The in vitro host cell immune response to bovine-adapted Staphylococcus aureus varies according to bacterial lineage

Abstract

Mastitis is the most economically important disease affecting dairy cattle worldwide. Staphylococcus aureus is a highly prevalent cause of mastitis, causing infections ranging from sub-clinical to gangrenous. However, the interaction between the genotype of the infecting strain of S. aureus and the host response remains largely uncharacterised. To better understand the variation in presentation and outcomes of S. aureus-mediated bovine mastitis, we studied the interaction of a panel of mastitis isolates from several prominent bovine-associated lineages with bovine mammary epithelial cells (bMEC) and neutrophils. Significant differences in immune gene expression by infected primary or immortalised bMEC, or their elaboration of neutrophil chemoattractants, were observed and were dependent on the lineage of the infecting strain. Differences were also apparent in the invasiveness of S. aureus strains and their ability to survive killing by neutrophils. Our results demonstrate that a range of immune responses occur, suggesting the importance of S. aureus strain in dictating mastitis disease course. S. aureus lineages may therefore have adopted differing strategies for exploitation of the intramammary niche. Consequently, improved diagnosis of infecting lineage may enable better prognosis for S. aureus mastitis and reduce morbidity and economic loss.

Figure 1

Gene expression in the MAC-T bovine mammary epithelial cell line in response to infection with S. aureus from bovine-adapted lineages. Expression of (A) CCL20, (B) IL1β, (C) IL6, (D) IL8 and (E) TNFα over time in MAC-T cells infected with strains from S. aureus lineages CC71 (black), CC97 (red), ST136 (green) and CC151 (blue). Expression was determined relative to uninfected cells. Data represents mean log₂-transformed, normalised expression of 3 individual strains ± SEM. Means which share a superscript are not significantly different.

Figure 2

Gene expression in primary bovine mammary epithelial cells in response to infection with S. aureus from bovine-adapted lineages.
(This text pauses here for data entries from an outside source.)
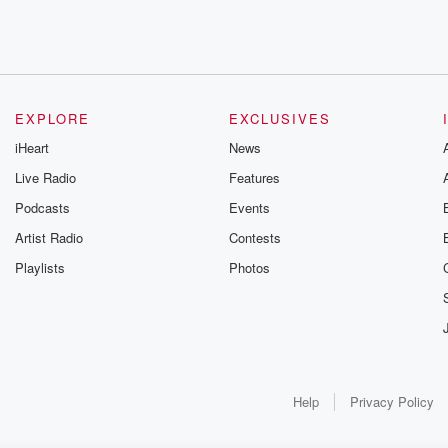
EXPLORE
EXCLUSIVES
iHeart
News
Live Radio
Features
Podcasts
Events
Artist Radio
Contests
Playlists
Photos
Help
Privacy Policy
Expression of (A) CCL20, (B) IL1β, (C) IL6, (D) IL8 and (E) TNFα over time in primary bMECs infected with strains from S. aureus lineages CC71 (black), CC97 (red), ST136 (green) and CC151 (blue). Expression was determined relative to uninfected cells. Data represents mean log₂-transformed, normalised expression of 3 individual strains ± SEM. Means which share a superscript are not significantly different.

Figure 3

Secretion of IL-6 and IL-8 by bovine mammary epithelial cells in response to infection with S. aureus from bovine-adapted lineages. Secretion of IL-6 (A,C) and IL-8 (B,D) from MAC-T cells (A,B), or primary bMEC (C,D) over time in response to infection with strains from S. aureus lineages CC71 (black), CC97 (red), ST136 (green) and CC151 (blue). Data represent mean ± SEM of three strains per lineage. Means which share a superscript are not significantly different.

Figure 4

Ability of conditioned media from MAC-T cells infected for 24 h with each strain of S. aureus to attract neutrophils. Chemotaxis was measured in real time in a two-chamber cell migration plate by cell impedance on an xCELLigence system (Roche). Positive control included 150 ng/ml IL-8 in the lower chamber; negative control included no IL-8; chemokinesis control included 150 ng/ml IL-8 in both upper and lower chambers; fugetaxis control included 150 ng/ml IL-8 in the upper chamber while uninfected controls included conditioned media from uninfected MAC-T cells in the lower chamber. Data represent the mean rate of migration ± SEM, from triplicate experiments.

Figure 5

Survival of S. aureus incubated with bovine granulocytes. Percentage of each strain of S. aureus that survived 2 hours of co-culture with bovine granulocytes compared to cells incubated without granulocytes. Data represent the mean ± SD from triplicate experiments.

Figure 6

Real-time measurement of adhesion, morphology and detachment of MAC-T cells pre- and post-infection with each of 12 strains of S. aureus. Cells were cultured to confluence in wells of an E-plate (Roche) over 20 h before addition of each S. aureus strain at an MOI of 10 (arrow indicates time of infection). Cell index, the relative change in electrical impedence and hence a measure of the strength of cell adhesion, was monitored in real-time for the following 24 hours post-infection using an xCELLigence system (Roche). Data represent mean cell index ± SD over time (N = 3 per strain).

Figure 7

Percentage of each strain of S. aureus that internalised into MAC-T cells after 2 hours of co-incubation. Percentage internalisation was determined relative to bacterial proliferation in the absence of cells. Data represent mean ± SD, N = 4.